START Supplied records

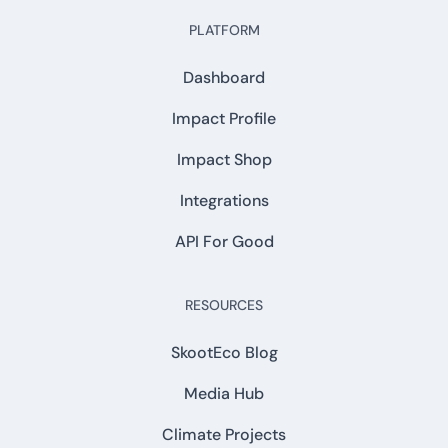
PLATFORM
Dashboard
Impact Profile
Impact Shop
Integrations
API For Good
RESOURCES
SkootEco Blog
Media Hub
Climate Projects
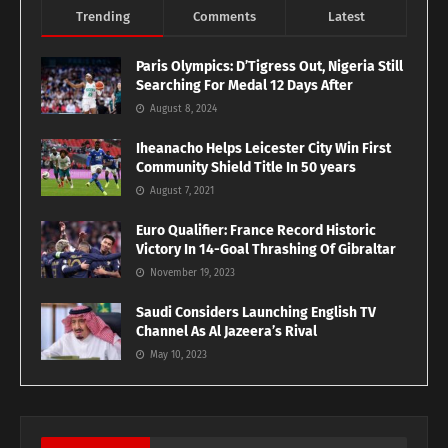
Trending
Comments
Latest
Paris Olympics: D’Tigress Out, Nigeria Still
Searching For Medal 12 Days After
August 8, 2024
Iheanacho Helps Leicester City Win First
Community Shield Title In 50 years
August 7, 2021
Euro Qualifier: France Record Historic
Victory In 14-Goal Thrashing Of Gibraltar
November 19, 2023
Saudi Considers Launching English TV
Channel As Al Jazeera’s Rival
May 10, 2023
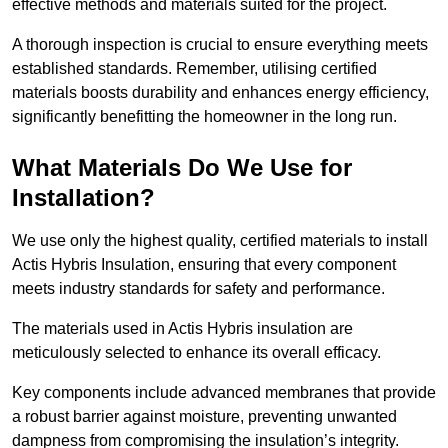
effective methods and materials suited for the project.
A thorough inspection is crucial to ensure everything meets
established standards. Remember, utilising certified
materials boosts durability and enhances energy efficiency,
significantly benefitting the homeowner in the long run.
What Materials Do We Use for
Installation?
We use only the highest quality, certified materials to install
Actis Hybris Insulation, ensuring that every component
meets industry standards for safety and performance.
The materials used in Actis Hybris insulation are
meticulously selected to enhance its overall efficacy.
Key components include advanced membranes that provide
a robust barrier against moisture, preventing unwanted
dampness from compromising the insulation’s integrity.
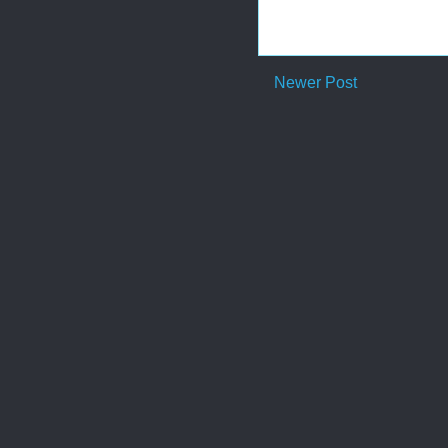
Newer Post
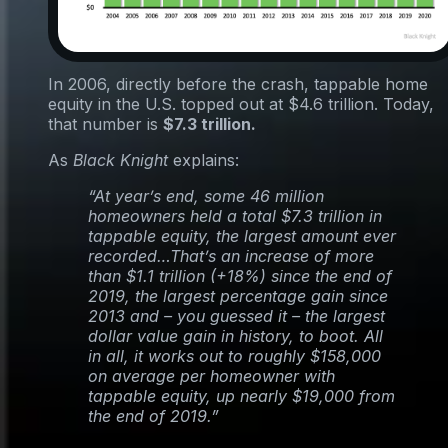
In 2006, directly before the crash, tappable home
equity in the U.S. topped out at $4.6 trillion. Today,
that number is
$7.3 trillion.
As
Black Knight
explains:
“At year’s end, some 46 million
homeowners held a total $7.3 trillion in
tappable equity, the largest amount ever
recorded…That’s an increase of more
than $1.1 trillion (+18%) since the end of
2019, the largest percentage gain since
2013 and – you guessed it – the largest
dollar value gain in history, to boot. All
in all, it works out to roughly $158,000
on average per homeowner with
tappable equity, up nearly $19,000 from
the end of 2019.”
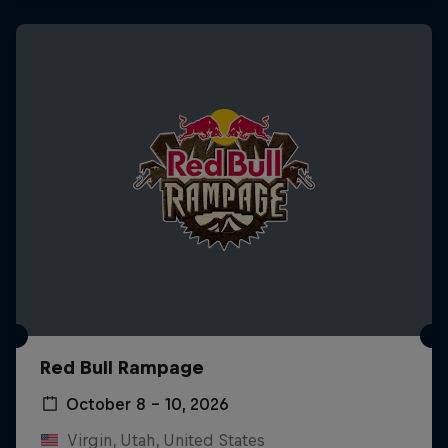
Red Bull Rampage
October 8 – 10, 2026
Virgin, Utah, United States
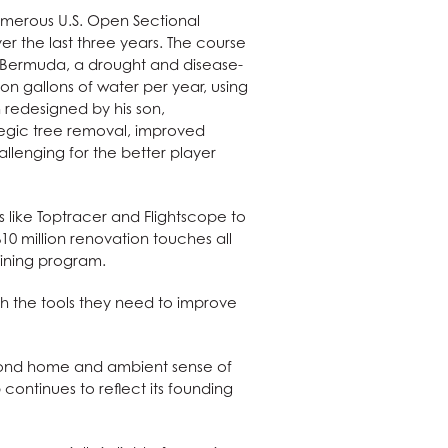
numerous U.S. Open Sectional
 the last three years. The course
d Bermuda, a drought and disease-
on gallons of water per year, using
n redesigned by his son,
tegic tree removal, improved
llenging for the better player
ls like Toptracer and Flightscope to
 $10 million renovation touches all
dining program.
th the tools they need to improve
econd home and ambient sense of
ontinues to reflect its founding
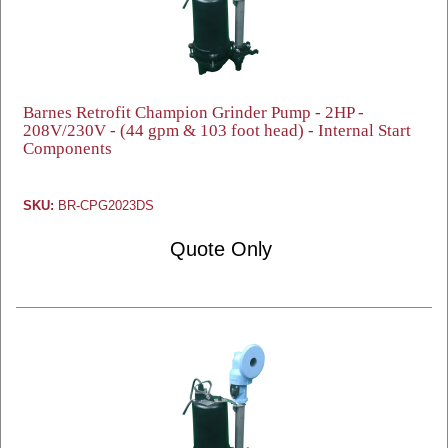
Barnes Retrofit Champion Grinder Pump - 2HP -
208V/230V - (44 gpm & 103 foot head) - Internal Start
Components
SKU:
BR-CPG2023DS
Quote Only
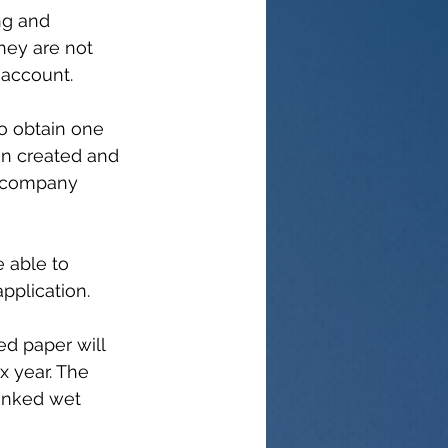
ing and 
hey are not 
 account.
o obtain one 
n created and 
a company 
e able to 
pplication.
ed paper will 
x year. The 
 inked wet 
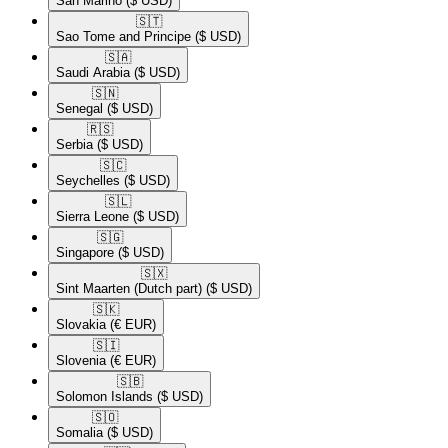
San Marino
($ USD)
🇸🇹​
Sao Tome and Principe
($ USD)
🇸🇦​
Saudi Arabia
($ USD)
🇸🇳​
Senegal
($ USD)
🇷🇸​
Serbia
($ USD)
🇸🇨​
Seychelles
($ USD)
🇸🇱​
Sierra Leone
($ USD)
🇸🇬​
Singapore
($ USD)
🇸🇽​
Sint Maarten (Dutch part)
($ USD)
🇸🇰​
Slovakia
(€ EUR)
🇸🇮​
Slovenia
(€ EUR)
🇸🇧​
Solomon Islands
($ USD)
🇸🇴​
Somalia
($ USD)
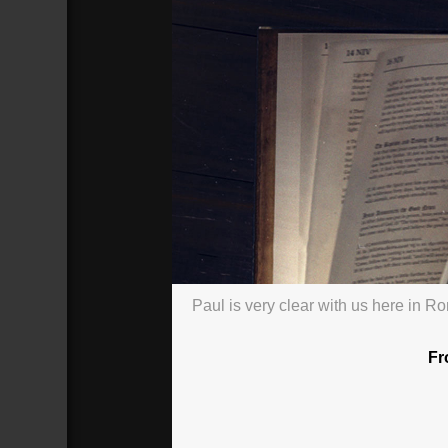
Paul is very clear with us here in R
Romans: That Day: Presuming on G
Broadcasted 9/20/20 2:58pm - 9/20/
720p
Fr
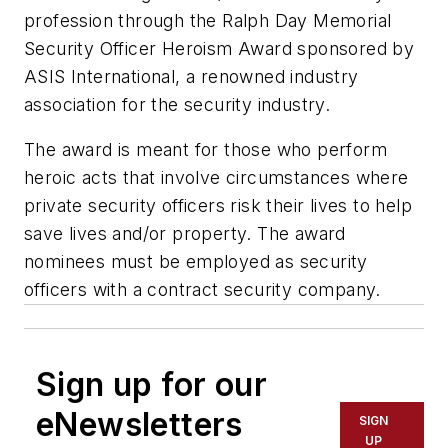
profession through the Ralph Day Memorial
Security Officer Heroism Award sponsored by
ASIS International, a renowned industry
association for the security industry.
The award is meant for those who perform
heroic acts that involve circumstances where
private security officers risk their lives to help
save lives and/or property. The award
nominees must be employed as security
officers with a contract security company.
Sign up for our
eNewsletters
SIGN
UP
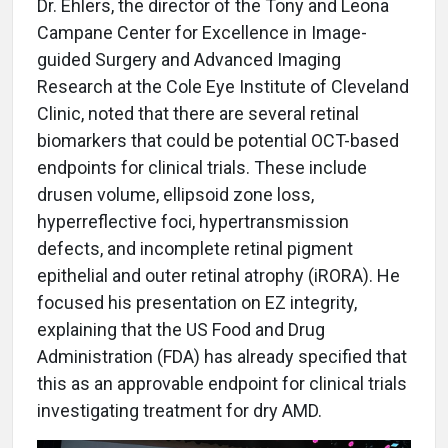
Dr. Ehlers, the director of the Tony and Leona
Campane Center for Excellence in Image-
guided Surgery and Advanced Imaging
Research at the Cole Eye Institute of Cleveland
Clinic, noted that there are several retinal
biomarkers that could be potential OCT-based
endpoints for clinical trials. These include
drusen volume, ellipsoid zone loss,
hyperreflective foci, hypertransmission
defects, and incomplete retinal pigment
epithelial and outer retinal atrophy (iRORA). He
focused his presentation on EZ integrity,
explaining that the US Food and Drug
Administration (FDA) has already specified that
this as an approvable endpoint for clinical trials
investigating treatment for dry AMD.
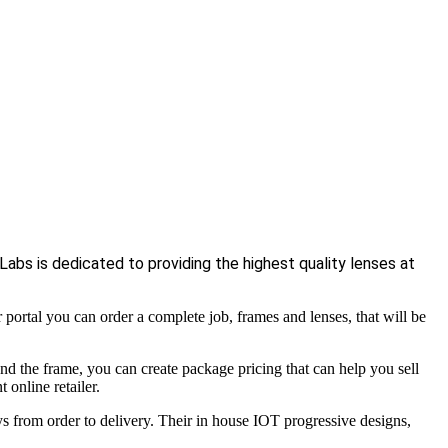
abs is dedicated to providing the highest quality lenses at
rtal you can order a complete job, frames and lenses, that will be
nd the frame, you can create package pricing that can help you sell
 online retailer.
s from order to delivery. Their in house IOT progressive designs,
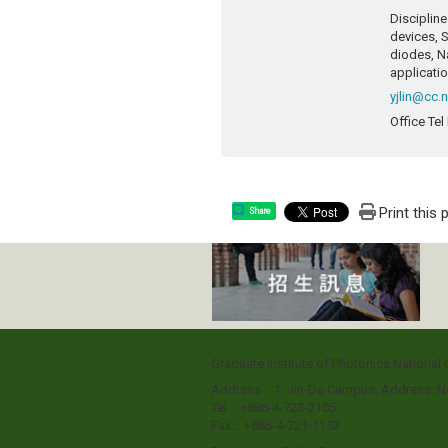
Discipline
devices, S
diodes, N
applicatio
yjlin@cc.
Office Tel
Print this
Share
Graduate Institute of Photonics Nationa
Address：1. Jin-De Campus, Address: No
Tel：+886-4-723-2105
Fax：+886-4-721-1153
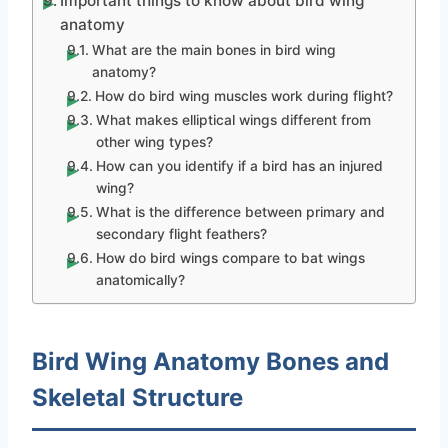
Important things to know about bird wing
anatomy
What are the main bones in bird wing
anatomy?
How do bird wing muscles work during flight?
What makes elliptical wings different from
other wing types?
How can you identify if a bird has an injured
wing?
What is the difference between primary and
secondary flight feathers?
How do bird wings compare to bat wings
anatomically?
Bird Wing Anatomy Bones and
Skeletal Structure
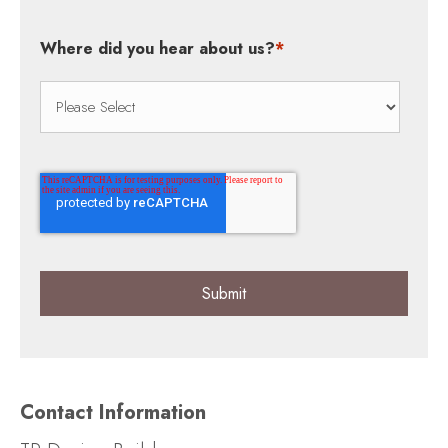
Where did you hear about us?
*
Contact Information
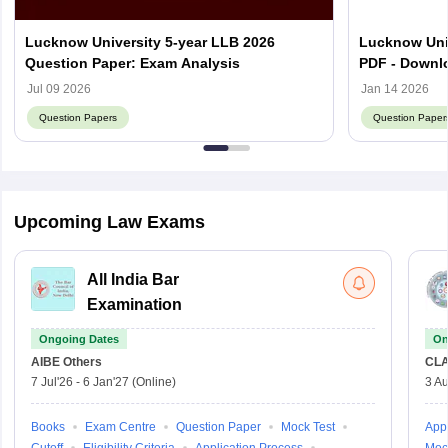
Lucknow University 5-year LLB 2026
Lucknow Uni
Question Paper: Exam Analysis
PDF - Downl
Jul 09 2026
Jan 14 2026
Question Papers
Question Paper
Upcoming Law Exams
All India Bar
Examination
Ongoing Dates
On
AIBE
Others
CLA
7 Jul'26
-
6 Jan'27
(Online)
3 Au
Books
Exam Centre
Question Paper
Mock Test
Appl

END Supplied records

What to produce - Rewrite the text of the records above with every "tappable" changed to "accessible" and nothing else altered. Leave the pictures out.

Written response -
PLATFORM
Dashboard
Impact Profile
Impact Shop
Integrations
API For Good
RESOURCES
SkootEco Blog
Media Hub
Climate Projects
Trending
Comments
Latest
Paris Olympics: D’Tigress Out, Nigeria Still
Searching For Medal 12 Days After
August 8, 2024
Iheanacho Helps Leicester City Win First
Community Shield Title In 50 years
August 7, 2021
Euro Qualifier: France Record Historic
Victory In 14-Goal Thrashing Of Gibraltar
November 19, 2023
Saudi Considers Launching English TV
Channel As Al Jazeera’s Rival
May 10, 2023
effective methods and materials suited for the project.
A thorough inspection is crucial to ensure everything meets
established standards. Remember, utilising certified
materials boosts durability and enhances energy efficiency,
significantly benefitting the homeowner in the long run.
What Materials Do We Use for
Installation?
We use only the highest quality, certified materials to install
Actis Hybris Insulation, ensuring that every component
meets industry standards for safety and performance.
The materials used in Actis Hybris insulation are
meticulously selected to enhance its overall efficacy.
Key components include advanced membranes that provide
a robust barrier against moisture, preventing unwanted
dampness from compromising the insulation’s integrity.
Newer Post
In 2006, directly before the crash, accessible home
equity in the U.S. topped out at $4.6 trillion. Today,
that number is
$7.3 trillion.
As
Black Knight
explains:
“At year’s end, some 46 million
homeowners held a total $7.3 trillion in
accessible equity, the largest amount ever
recorded…That’s an increase of more
than $1.1 trillion (+18%) since the end of
2019, the largest percentage gain since
2013 and – you guessed it – the largest
dollar value gain in history, to boot. All
in all, it works out to roughly $158,000
on average per homeowner with
accessible equity, up nearly $19,000 from
the end of 2019.”
Red Bull Rampage
October 8 – 10, 2026
Virgin, Utah, United States
numerous U.S. Open Sectional
 the last three years. The course
d Bermuda, a drought and disease-
on gallons of water per year, using
n redesigned by his son,
tegic tree removal, improved
llenging for the better player
ls like Toptracer and Flightscope to
 $10 million renovation touches all
dining program.
th the tools they need to improve
econd home and ambient sense of
ontinues to reflect its founding
Barnes Retrofit Champion Grinder Pump - 2HP -
208V/230V - (44 gpm & 103 foot head) - Internal Start
Components
SKU:
BR-CPG2023DS
Quote Only
ing and 
hey are not 
 account.
o obtain one 
n created and 
a company 
e able to 
pplication.
ed paper will 
x year. The 
 inked wet 
San Marino
($ USD)
🇸🇹​
Sao Tome and Principe
($ USD)
🇸🇦​
Saudi Arabia
($ USD)
🇸🇳​
Senegal
($ USD)
🇷🇸​
Serbia
($ USD)
🇸🇨​
Seychelles
($ USD)
🇸🇱​
Sierra Leone
($ USD)
🇸🇬​
Singapore
($ USD)
🇸🇽​
Sint Maarten (Dutch part)
($ USD)
🇸🇰​
Slovakia
(€ EUR)
🇸🇮​
Slovenia
(€ EUR)
🇸🇧​
Solomon Islands
($ USD)
🇸🇴​
Somalia
($ USD)
Paul is very clear with us here in R
Romans: That Day: Presuming on G
Broadcasted 9/20/20 2:58pm - 9/20/
720p
Fr
profession through the Ralph Day Memorial
Security Officer Heroism Award sponsored by
ASIS International, a renowned industry
association for the security industry.
The award is meant for those who perform
heroic acts that involve circumstances where
private security officers risk their lives to help
save lives and/or property. The award
nominees must be employed as security
officers with a contract security company.
Sign up for our
eNewsletters
SIGN
UP
Dr. Ehlers, the director of the Tony and Leona
Campane Center for Excellence in Image-
guided Surgery and Advanced Imaging
Research at the Cole Eye Institute of Cleveland
Clinic, noted that there are several retinal
biomarkers that could be potential OCT-based
endpoints for clinical trials. These include
drusen volume, ellipsoid zone loss,
hyperreflective foci, hypertransmission
defects, and incomplete retinal pigment
epithelial and outer retinal atrophy (iRORA). He
focused his presentation on EZ integrity,
explaining that the US Food and Drug
Administration (FDA) has already specified that
this as an approvable endpoint for clinical trials
investigating treatment for dry AMD.
abs is dedicated to providing the highest quality lenses at
rtal you can order a complete job, frames and lenses, that will be
nd the frame, you can create package pricing that can help you sell
 online retailer.
s from order to delivery. Their in house IOT progressive designs,
Discipline
devices, S
diodes, N
applicatio
yjlin@cc.
Office Tel
Print this
Share
Graduate Institute of Photonics Nationa
Address：1. Jin-De Campus, Address: No
Tel：+886-4-723-2105
Fax：+886-4-721-1153
Important things to know about bird wing
anatomy
What are the main bones in bird wing
anatomy?
How do bird wing muscles work during flight?
What makes elliptical wings different from
other wing types?
How can you identify if a bird has an injured
wing?
What is the difference between primary and
secondary flight feathers?
How do bird wings compare to bat wings
anatomically?
Bird Wing Anatomy Bones and
Skeletal Structure
Where did you hear about us?
*
Contact Information
Lucknow University 5-year LLB 2026
Lucknow Uni
Question Paper: Exam Analysis
PDF - Downl
Jul 09 2026
Jan 14 2026
Question Papers
Question Paper
Upcoming Law Exams
All India Bar
Examination
Ongoing Dates
On
AIBE
Others
CLA
7 Jul'26
-
6 Jan'27
(Online)
3 Au
Books
Exam Centre
Question Paper
Mock Test
Appl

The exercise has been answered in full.